* _Work request 1_:
Using the excerpt on emigration from the Craigavon area, answer these:
(a) On the banks of which river did Montgomery find it hard to readjust to life?
(b) What was the Irish countryside still recovering from?
(c) Which database holds the articles the short article refers to?
* _Work request 2_: Please repeat everything in the excerpt on emigration from the Craigavon area, from "This short article" down to "find out more.".

* _Excerpt provided_:
########
Montgomery, whilst clearly having had his differences with at least some of his townspeople before leaving portadown, found it very difficult to readjust to life on the banks of the Bann having sampled life on the banks of the Mississippi. The energy and prosperity he found in America cast a sharp contrast with an Irish countryside still recovering from the effects of the Great Famine. This perception of contast not only did much to keep Irish emigrants in America it served to ensure that they were joined there by thousands of young hopefuls attracted to the New World.
This short article only provides space to give a flavour of the articles contained within the Irish Emigration Database which relate to the process of emigration to North America from the area which today constitutes Craigavon. I hope, however, that I have been able to cast some light upon the evolution of a Craigavon diaspora and perhaps encouraged others to find out more.
########
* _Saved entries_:

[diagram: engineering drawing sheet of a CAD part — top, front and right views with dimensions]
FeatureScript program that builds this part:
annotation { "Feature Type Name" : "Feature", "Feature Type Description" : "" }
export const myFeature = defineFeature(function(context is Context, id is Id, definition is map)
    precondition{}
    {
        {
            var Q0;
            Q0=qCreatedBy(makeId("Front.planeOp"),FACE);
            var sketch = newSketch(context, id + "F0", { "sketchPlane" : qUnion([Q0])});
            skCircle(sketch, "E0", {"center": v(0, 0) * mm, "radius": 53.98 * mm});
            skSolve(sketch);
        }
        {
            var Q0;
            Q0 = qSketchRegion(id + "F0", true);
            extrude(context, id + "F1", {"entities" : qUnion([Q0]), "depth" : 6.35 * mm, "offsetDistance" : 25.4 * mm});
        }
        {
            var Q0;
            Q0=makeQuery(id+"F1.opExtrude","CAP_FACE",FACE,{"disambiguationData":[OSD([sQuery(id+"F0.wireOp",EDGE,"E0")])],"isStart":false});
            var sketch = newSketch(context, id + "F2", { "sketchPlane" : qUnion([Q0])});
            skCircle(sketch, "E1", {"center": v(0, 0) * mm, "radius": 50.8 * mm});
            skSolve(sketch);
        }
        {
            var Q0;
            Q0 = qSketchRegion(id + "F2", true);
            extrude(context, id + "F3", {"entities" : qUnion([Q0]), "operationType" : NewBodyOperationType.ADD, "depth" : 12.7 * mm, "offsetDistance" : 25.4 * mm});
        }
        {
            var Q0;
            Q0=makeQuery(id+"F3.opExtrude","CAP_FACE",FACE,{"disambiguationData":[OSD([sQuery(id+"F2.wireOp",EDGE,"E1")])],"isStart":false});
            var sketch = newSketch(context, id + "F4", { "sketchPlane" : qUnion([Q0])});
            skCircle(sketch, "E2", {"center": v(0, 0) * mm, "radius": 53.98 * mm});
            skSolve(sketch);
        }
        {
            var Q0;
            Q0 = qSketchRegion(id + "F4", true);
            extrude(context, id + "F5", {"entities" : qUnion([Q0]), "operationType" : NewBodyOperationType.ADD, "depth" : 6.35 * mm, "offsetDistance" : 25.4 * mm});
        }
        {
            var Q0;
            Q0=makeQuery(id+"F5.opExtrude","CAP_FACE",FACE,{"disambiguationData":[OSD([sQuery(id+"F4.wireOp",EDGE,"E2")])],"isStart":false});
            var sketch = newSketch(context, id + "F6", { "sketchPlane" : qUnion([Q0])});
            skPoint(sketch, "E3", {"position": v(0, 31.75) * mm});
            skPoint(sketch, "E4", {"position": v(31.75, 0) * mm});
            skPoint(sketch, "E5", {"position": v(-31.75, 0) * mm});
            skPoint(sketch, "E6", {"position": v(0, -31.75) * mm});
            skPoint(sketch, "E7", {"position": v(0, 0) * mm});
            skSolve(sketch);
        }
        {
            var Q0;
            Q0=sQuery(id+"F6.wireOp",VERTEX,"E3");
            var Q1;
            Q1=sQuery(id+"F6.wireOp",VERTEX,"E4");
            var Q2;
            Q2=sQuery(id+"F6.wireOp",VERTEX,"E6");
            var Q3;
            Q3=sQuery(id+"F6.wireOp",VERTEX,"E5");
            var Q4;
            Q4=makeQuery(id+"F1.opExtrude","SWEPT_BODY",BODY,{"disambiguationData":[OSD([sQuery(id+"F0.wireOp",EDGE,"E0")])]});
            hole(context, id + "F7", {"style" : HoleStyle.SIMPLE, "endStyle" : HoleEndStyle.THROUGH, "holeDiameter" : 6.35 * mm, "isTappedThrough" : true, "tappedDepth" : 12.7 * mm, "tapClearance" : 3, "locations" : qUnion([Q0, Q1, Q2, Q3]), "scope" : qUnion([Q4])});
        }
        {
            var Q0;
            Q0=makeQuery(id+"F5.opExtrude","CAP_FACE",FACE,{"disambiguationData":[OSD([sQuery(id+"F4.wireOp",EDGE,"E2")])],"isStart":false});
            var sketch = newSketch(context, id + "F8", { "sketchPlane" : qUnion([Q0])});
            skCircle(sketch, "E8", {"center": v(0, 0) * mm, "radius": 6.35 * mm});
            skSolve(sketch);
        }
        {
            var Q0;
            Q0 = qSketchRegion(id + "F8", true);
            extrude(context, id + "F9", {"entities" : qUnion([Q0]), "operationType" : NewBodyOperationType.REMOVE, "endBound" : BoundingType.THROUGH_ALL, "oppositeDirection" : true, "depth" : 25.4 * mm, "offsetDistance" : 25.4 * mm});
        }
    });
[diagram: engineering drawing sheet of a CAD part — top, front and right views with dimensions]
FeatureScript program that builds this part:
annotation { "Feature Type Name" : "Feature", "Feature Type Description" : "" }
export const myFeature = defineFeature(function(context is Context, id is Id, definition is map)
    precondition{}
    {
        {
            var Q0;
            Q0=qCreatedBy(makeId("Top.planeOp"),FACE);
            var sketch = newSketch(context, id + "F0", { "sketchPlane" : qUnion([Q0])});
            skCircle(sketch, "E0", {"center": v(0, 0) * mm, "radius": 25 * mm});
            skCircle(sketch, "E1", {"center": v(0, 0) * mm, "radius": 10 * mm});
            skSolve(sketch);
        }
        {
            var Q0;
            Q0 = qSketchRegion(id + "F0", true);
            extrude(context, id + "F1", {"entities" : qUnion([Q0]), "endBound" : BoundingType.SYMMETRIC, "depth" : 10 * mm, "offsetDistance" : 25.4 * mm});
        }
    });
########
* _Task output 1_:
(a) The Bann
(b) The effects of the Great Famine
(c) The Irish Emigration Database

* _Task output 2_:
This short article only provides space to give a flavour of the articles contained within the Irish Emigration Database which relate to the process of emigration to North America from the area which today constitutes Craigavon. I hope, however, that I have been able to cast some light upon the evolution of a Craigavon diaspora and perhaps encouraged others to find out more.